Khue Dinh doesn't care if you don't like him. In fact, he welcomes it. Call him the Joe Redner of sushi.
"Yes I'm controversial. Yes, I'm hardcore," he asserts with snarling bravado. Sushi Extreme, his restaurant in Ybor City, may have just opened last month, but Khue (pronounced Quay) is determined to make a name for himself in the landscape of Tampa characters.
If his restaurant catches on, he might just have a shot. He runs it like an extension of himself.
Dressed in camo pants and a chef's jacket, with a radio earpiece permanently clipped in his ear and a backwards baseball hat concealing the "X" shaved into the back of his head, he explains his philosophy: "There are three types of people in this world. People who don't know me, people who hate me, and people who love me."
For those who don't know Khue or his restaurant (as he'll proudly tell you, he hasn't done any advertising), they're in for a surprise.
Khue calls it "restaurantainment."
"This is my playground. How far can I push the envelope? Can a customer get a lap dance?"
Loud music booms from the stereo system, waitresses in short skirts dance on a second-floor platform, staffers are given to impromptu shouts of "Sushi X!" and, yes, the waitresses can sometimes be found in patrons' laps.
Sushi Extreme is open only for dinner, because, Khue says, he "can only create that ambience at night." After 11 p.m., only those 21 and up are allowed in.
The food presentation is no less over-the-top. A word of warning: Watch out if you order the Lonestar Roll. A chef will come to your table with a blowtorch and make mooing noises as he blazes the filet mignon atop the roll. And if the cow imitation isn't enough to dissuade you from eating, he tops it off with what he calls "cream of sum yung guy" sauce, moaning as he pours.
But behind the veneer of Khue's abrasive and perhaps off-putting antics, he maintains his commitment to his cuisine. "I am here for the food. That's my number one priority," he says. "The rest is extra."
He's serious — extreme you might say — when it comes to the operation of the restaurant. He runs the place like the military.
Camouflage pants for the men and camo mini-skirts for the women are standard issue for employees. They all have to pass through "basic training." He calls them pissants and numbnuts. If they prove themselves worthy, they get a dog tag stenciled with Khue's handpicked nickname. So far, only three have been rewarded, Rico Suave, Pit Bull and Dr. Jones. Khue's The General, of course.
His servers, although they seemed a bit skittish when questioned, had positive things to say about Khue's style. New recruits Samantha Pieffer, 18, and Crystal Fisher, 19, both freshmen at USF, agreed that the relationship among the employees is "more like a family." The military is "a theme, but it's not like we're at boot camp or anything," said Samantha. But, as Crystal remarked, "Only the strong survive."
Rico Suave, or Anthony Marzolo, Khue's house manager, describes himself as the mother of the group. "Khue's the father.

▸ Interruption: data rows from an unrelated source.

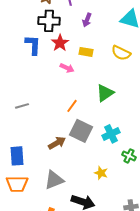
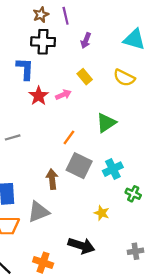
red star: (60, 43) -> (39, 96), moved
yellow rectangle: (86, 52) -> (85, 77), turned 40
pink arrow: (67, 68) -> (63, 95), turned -48
brown arrow: (57, 143) -> (52, 179), turned -66
gray triangle: (54, 180) -> (39, 212), moved

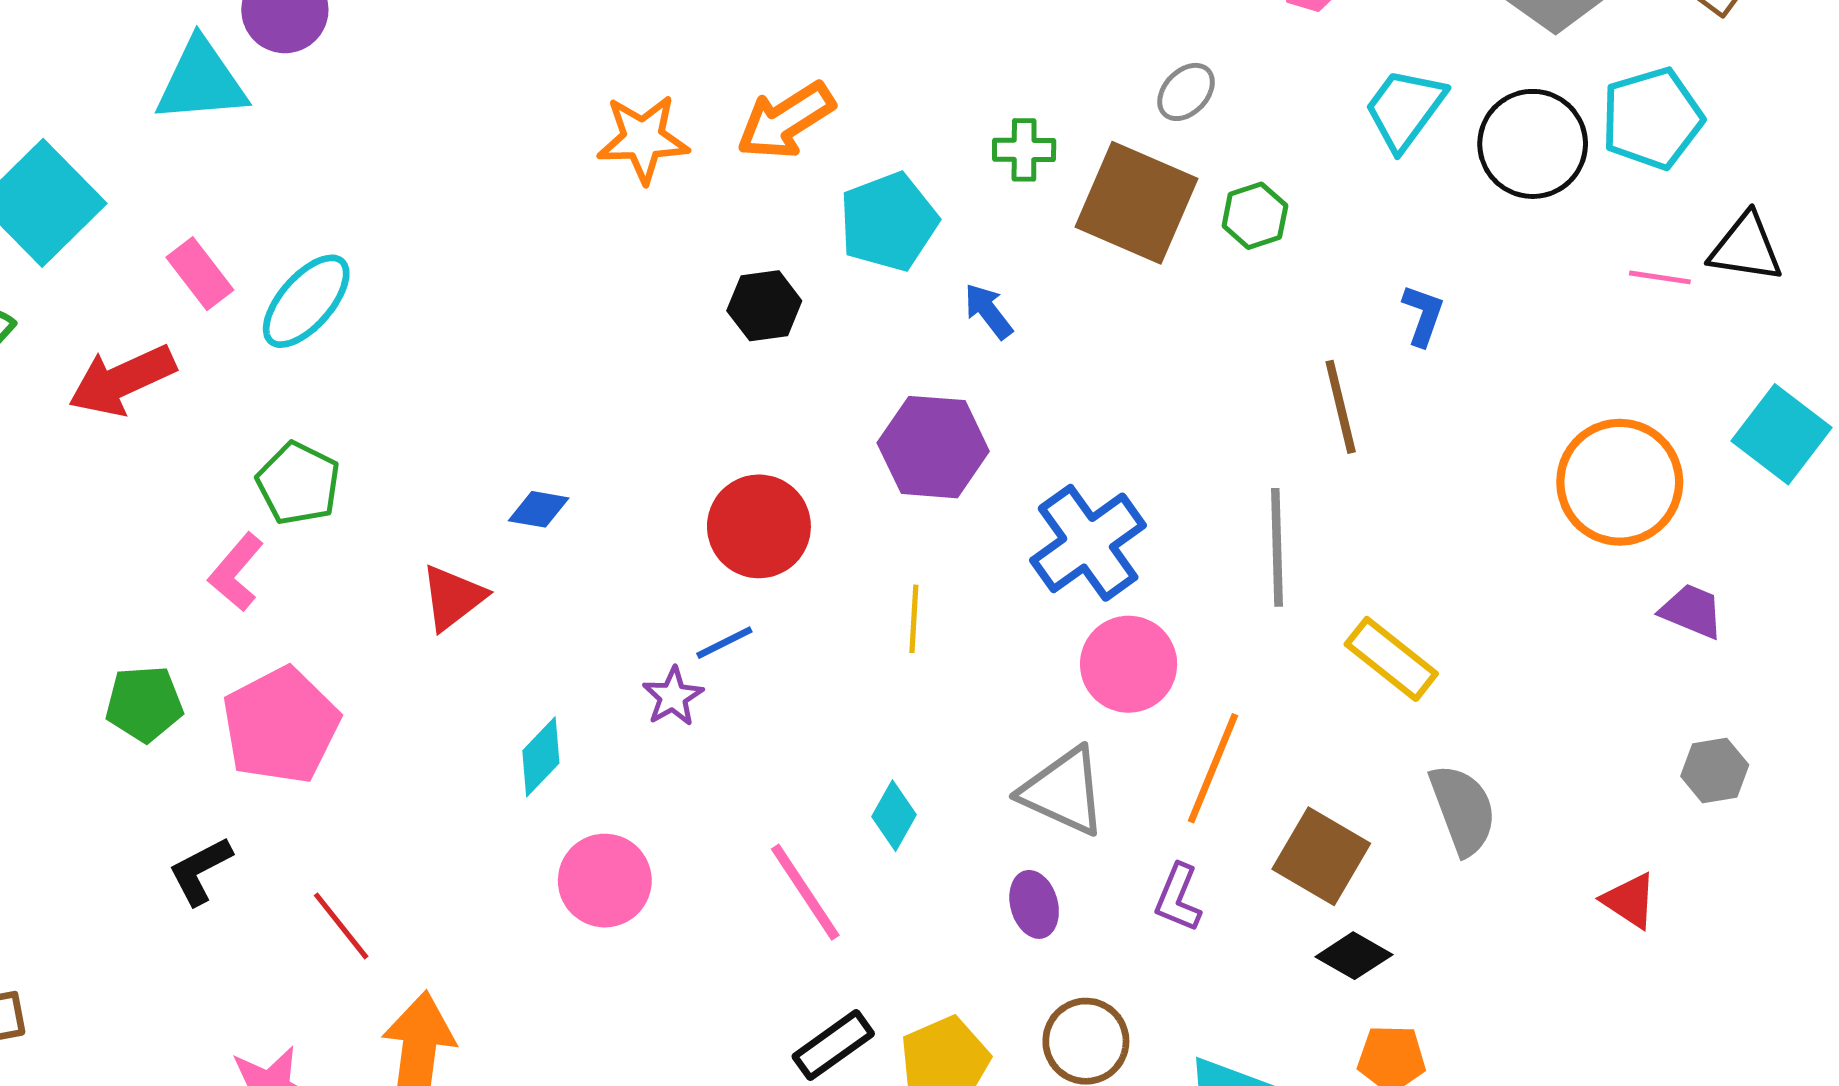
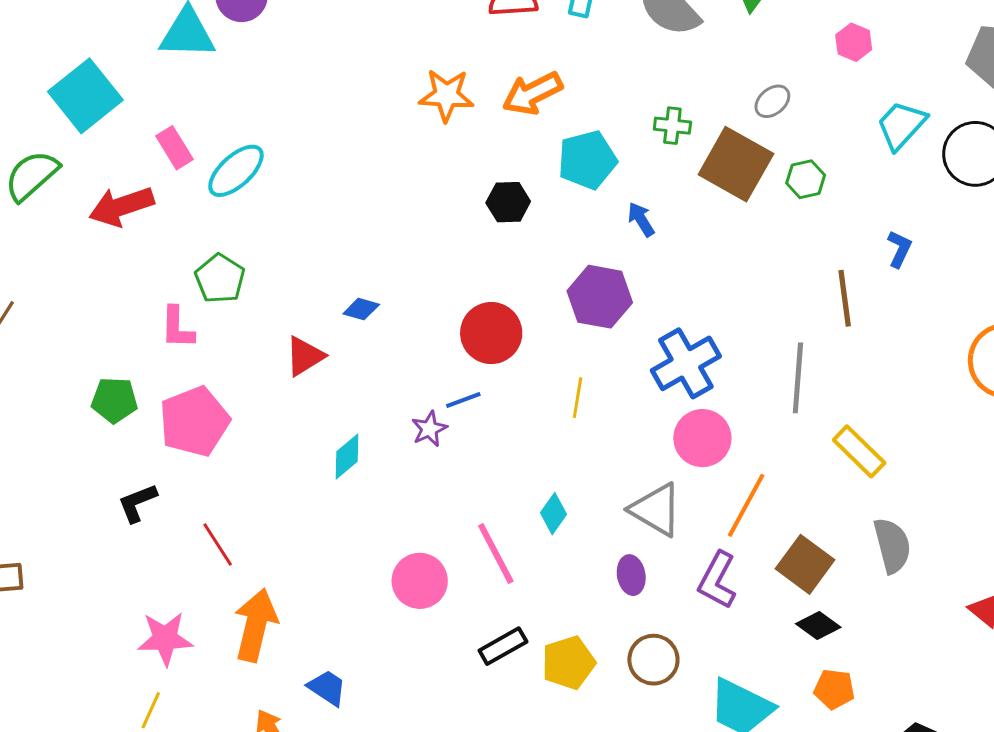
pink L-shape: (236, 572) -> (177, 328), turned -45
pink circle: (605, 881) -> (420, 581), moved
purple L-shape: (1178, 898) -> (717, 580), size x1.4

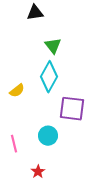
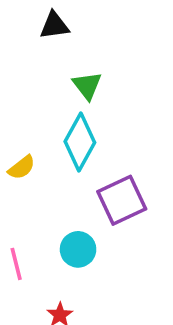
purple square: (72, 109) -> (122, 200), turned -32

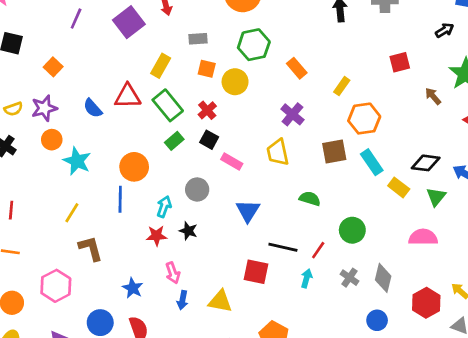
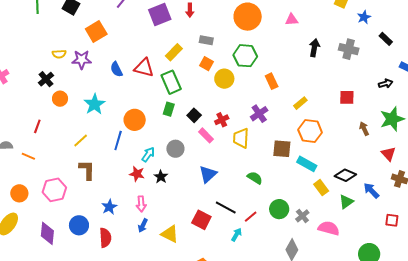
orange square: (53, 67) -> (96, 32), size x1.5
red cross: (207, 110) -> (222, 120), moved
orange circle: (52, 140) -> (60, 99), moved
green rectangle: (174, 141) -> (169, 109), turned -48
cyan rectangle: (372, 162) -> (307, 164), turned -42
gray cross: (349, 278) -> (302, 216), moved

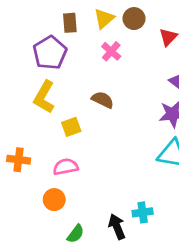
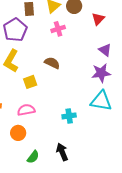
pink cross: (111, 51) -> (58, 29), turned 32
cyan cross: (143, 212) -> (69, 116), moved

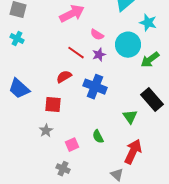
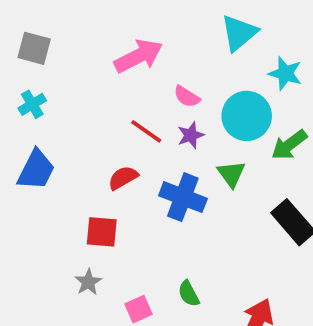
cyan cross: (17, 39) -> (32, 104), turned 32
blue trapezoid: (19, 89) -> (36, 170), moved, turned -105
green triangle: (130, 117) -> (231, 174), moved

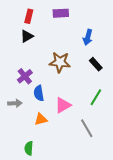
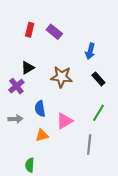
purple rectangle: (61, 13) -> (54, 32), moved, turned 42
black triangle: (27, 36) -> (28, 68), moved
purple cross: (25, 76) -> (16, 86), moved
gray line: (87, 128) -> (89, 145), turned 36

He screams and yells and they come to me for comfort," he says.
As the first person Khue hired seven months ago, Anthony has seen Khue through the struggles of opening a new business. There were times, he says, when he thought "This is nuts, what are you thinking? But [Khue] always manages to pull things off."
Khue isn't afraid of appearing nuts. He revels in it. "Everybody thinks I'm on drugs," he says. "I tell them, I piss positive for substance X ... Sushi X."
Beneath the flamboyance, though, Khue is highly methodical. He's been involved in the restaurant business for nearly his whole life. Born in Cantho, Vietnam, the 36-year-old chef came to the U.S. in 1978 after escaping from Vietnam on a rickety boat to Malaysia. He and his family ended up in Ardmore, Okla., through the help of a local Baptist minister, Tom Cotton.
Khue's adjustment to American life was difficult. He and his family spoke no English, and Khue says they were the first Asians in town. His parents opened Chinese restaurants in Oklahoma, and after the family moved to St. Petersburg in 1987, his siblings opened Beijing Garden and the Great Wall restaurants.
Khue's been planning his first solo effort in the restaurant industry for 10 years. He's trained in kitchens throughout the area, including Lee Roy Selmon's and The Cheesecake Factory, and was also part-owner at Sushi Rock Grill in St. Petersburg.
First-time customer Damon Dimmick was impressed with Sushi Extreme. "I haven't seen anything like this in a sushi place," he said. He approved of the unconventional style. "It definitely makes it stand out ... People go out not just to eat but to be entertained."
It's too early to tell whether others will share Dimmick's attitude or whether Khue's zeal will get him where he wants to go.
The pressure is on, though. He borrowed money from family members to get his place up, and to top it off, his house is on the line.